Reproduce, character for character, every line of the material from the one containing "Once the test" through the last line.

Plain-text document sources
☆ ☆ ☆ ☆ ☆
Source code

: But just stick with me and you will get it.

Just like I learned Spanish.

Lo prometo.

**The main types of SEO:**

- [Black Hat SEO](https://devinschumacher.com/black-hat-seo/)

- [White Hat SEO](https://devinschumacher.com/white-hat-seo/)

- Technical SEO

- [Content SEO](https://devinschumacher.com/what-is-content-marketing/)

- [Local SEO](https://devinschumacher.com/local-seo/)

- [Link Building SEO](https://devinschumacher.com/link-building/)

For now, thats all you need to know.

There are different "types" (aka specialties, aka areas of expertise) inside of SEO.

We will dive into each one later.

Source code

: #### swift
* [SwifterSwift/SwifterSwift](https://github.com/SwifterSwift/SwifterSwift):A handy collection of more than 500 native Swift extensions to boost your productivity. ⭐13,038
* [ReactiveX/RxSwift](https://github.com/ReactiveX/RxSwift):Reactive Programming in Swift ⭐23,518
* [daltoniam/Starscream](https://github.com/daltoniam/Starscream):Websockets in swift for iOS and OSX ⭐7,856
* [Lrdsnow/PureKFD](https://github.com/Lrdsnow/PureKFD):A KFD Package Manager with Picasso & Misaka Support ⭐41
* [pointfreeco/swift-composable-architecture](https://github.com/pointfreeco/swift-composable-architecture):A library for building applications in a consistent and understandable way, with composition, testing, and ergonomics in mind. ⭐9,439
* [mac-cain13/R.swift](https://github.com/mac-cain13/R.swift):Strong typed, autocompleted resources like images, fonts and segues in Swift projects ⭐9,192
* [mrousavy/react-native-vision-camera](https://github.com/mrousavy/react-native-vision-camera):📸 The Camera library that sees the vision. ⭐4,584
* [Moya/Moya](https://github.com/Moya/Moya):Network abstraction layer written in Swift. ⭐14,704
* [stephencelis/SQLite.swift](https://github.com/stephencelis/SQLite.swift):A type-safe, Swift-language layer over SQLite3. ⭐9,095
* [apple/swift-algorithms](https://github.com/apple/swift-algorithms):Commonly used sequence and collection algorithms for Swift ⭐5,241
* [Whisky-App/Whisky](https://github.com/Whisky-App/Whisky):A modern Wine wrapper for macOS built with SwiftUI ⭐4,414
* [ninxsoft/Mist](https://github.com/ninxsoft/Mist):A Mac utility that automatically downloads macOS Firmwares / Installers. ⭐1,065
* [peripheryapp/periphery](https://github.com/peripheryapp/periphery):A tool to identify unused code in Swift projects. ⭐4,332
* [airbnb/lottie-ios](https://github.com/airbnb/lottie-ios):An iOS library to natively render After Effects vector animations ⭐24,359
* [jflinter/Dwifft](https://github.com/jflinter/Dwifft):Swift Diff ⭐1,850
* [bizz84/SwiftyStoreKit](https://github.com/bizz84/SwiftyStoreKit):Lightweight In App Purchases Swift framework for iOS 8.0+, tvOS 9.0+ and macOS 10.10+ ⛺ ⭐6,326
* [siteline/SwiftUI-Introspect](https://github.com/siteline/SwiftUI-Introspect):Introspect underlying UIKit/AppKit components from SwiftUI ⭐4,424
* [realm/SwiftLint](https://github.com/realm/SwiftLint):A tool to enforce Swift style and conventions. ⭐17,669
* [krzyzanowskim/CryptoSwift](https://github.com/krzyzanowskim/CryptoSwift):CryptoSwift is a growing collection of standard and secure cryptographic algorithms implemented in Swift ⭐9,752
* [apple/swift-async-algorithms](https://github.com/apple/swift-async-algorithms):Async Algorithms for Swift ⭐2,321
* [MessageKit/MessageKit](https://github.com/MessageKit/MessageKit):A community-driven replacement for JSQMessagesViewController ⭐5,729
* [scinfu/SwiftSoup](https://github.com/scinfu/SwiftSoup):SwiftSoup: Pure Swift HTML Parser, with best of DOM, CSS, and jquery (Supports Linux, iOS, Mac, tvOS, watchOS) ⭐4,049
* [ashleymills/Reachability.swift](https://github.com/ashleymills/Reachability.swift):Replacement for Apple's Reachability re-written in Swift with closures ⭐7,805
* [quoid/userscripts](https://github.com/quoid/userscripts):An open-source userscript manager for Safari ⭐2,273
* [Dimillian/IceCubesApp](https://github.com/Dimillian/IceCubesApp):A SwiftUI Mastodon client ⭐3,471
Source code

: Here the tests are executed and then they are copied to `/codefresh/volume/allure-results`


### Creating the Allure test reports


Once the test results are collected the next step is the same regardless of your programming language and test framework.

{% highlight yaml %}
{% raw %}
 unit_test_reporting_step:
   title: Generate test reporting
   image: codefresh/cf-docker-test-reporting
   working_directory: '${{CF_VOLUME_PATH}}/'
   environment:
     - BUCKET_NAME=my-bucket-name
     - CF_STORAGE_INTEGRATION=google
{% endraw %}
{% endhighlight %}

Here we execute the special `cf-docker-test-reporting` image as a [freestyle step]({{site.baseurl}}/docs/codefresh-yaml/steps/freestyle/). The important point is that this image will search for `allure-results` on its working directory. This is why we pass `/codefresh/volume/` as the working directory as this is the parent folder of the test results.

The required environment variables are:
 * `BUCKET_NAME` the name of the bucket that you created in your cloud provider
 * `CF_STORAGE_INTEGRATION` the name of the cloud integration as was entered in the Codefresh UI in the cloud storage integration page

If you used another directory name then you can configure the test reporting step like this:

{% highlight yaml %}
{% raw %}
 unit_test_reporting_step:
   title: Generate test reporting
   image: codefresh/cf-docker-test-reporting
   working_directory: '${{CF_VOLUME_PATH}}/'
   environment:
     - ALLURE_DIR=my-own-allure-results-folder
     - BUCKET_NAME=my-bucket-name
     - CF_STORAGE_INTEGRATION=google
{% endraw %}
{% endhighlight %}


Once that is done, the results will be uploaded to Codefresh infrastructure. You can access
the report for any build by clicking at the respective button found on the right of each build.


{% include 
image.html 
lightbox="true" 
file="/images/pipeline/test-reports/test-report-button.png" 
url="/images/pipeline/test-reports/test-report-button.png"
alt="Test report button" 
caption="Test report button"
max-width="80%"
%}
☆ ☆ ☆ ☆ ☆
Result of this task
Once the test results are collected the next step is the same regardless of your programming language and test framework.

{% highlight yaml %}
{% raw %}
 unit_test_reporting_step:
   title: Generate test reporting
   image: codefresh/cf-docker-test-reporting
   working_directory: '${{CF_VOLUME_PATH}}/'
   environment:
     - BUCKET_NAME=my-bucket-name
     - CF_STORAGE_INTEGRATION=google
{% endraw %}
{% endhighlight %}

Here we execute the special `cf-docker-test-reporting` image as a [freestyle step]({{site.baseurl}}/docs/codefresh-yaml/steps/freestyle/). The important point is that this image will search for `allure-results` on its working directory. This is why we pass `/codefresh/volume/` as the working directory as this is the parent folder of the test results.

The required environment variables are:
 * `BUCKET_NAME` the name of the bucket that you created in your cloud provider
 * `CF_STORAGE_INTEGRATION` the name of the cloud integration as was entered in the Codefresh UI in the cloud storage integration page

If you used another directory name then you can configure the test reporting step like this:

{% highlight yaml %}
{% raw %}
 unit_test_reporting_step:
   title: Generate test reporting
   image: codefresh/cf-docker-test-reporting
   working_directory: '${{CF_VOLUME_PATH}}/'
   environment:
     - ALLURE_DIR=my-own-allure-results-folder
     - BUCKET_NAME=my-bucket-name
     - CF_STORAGE_INTEGRATION=google
{% endraw %}
{% endhighlight %}


Once that is done, the results will be uploaded to Codefresh infrastructure. You can access
the report for any build by clicking at the respective button found on the right of each build.


{% include 
image.html 
lightbox="true" 
file="/images/pipeline/test-reports/test-report-button.png" 
url="/images/pipeline/test-reports/test-report-button.png"
alt="Test report button" 
caption="Test report button"
max-width="80%"
%}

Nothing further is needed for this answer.